## [The task]
Starting from the line in which "wrist: (63, 131)" appears, output every line down to the last line of the data below, exactly and without anything more.

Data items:

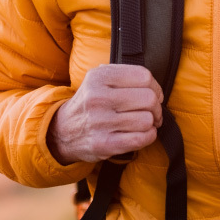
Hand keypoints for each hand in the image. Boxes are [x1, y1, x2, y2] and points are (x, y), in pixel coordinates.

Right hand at [48, 64, 162, 164]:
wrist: (63, 131)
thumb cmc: (90, 103)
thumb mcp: (98, 78)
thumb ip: (124, 75)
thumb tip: (155, 87)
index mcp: (99, 77)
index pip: (144, 76)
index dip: (156, 87)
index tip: (155, 95)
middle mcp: (98, 97)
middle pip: (149, 99)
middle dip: (157, 107)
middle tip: (153, 112)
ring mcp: (100, 122)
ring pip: (147, 120)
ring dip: (152, 123)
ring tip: (145, 123)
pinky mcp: (104, 144)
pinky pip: (141, 138)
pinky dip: (148, 136)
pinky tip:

## [Answer for this exercise]
wrist: (63, 131)
thumb cmc: (90, 103)
thumb mcp: (98, 78)
thumb ip: (124, 75)
thumb tip: (155, 87)
index mcp: (99, 77)
index pip: (144, 76)
index dip: (156, 87)
index tip: (155, 95)
middle mcp: (98, 97)
middle pip: (149, 99)
middle dip: (157, 107)
middle tip: (153, 112)
ring mcp: (100, 122)
ring pip: (147, 120)
ring dip: (152, 123)
ring tip: (145, 123)
pinky mcp: (104, 144)
pinky pip: (141, 138)
pinky dip: (148, 136)
pinky tip:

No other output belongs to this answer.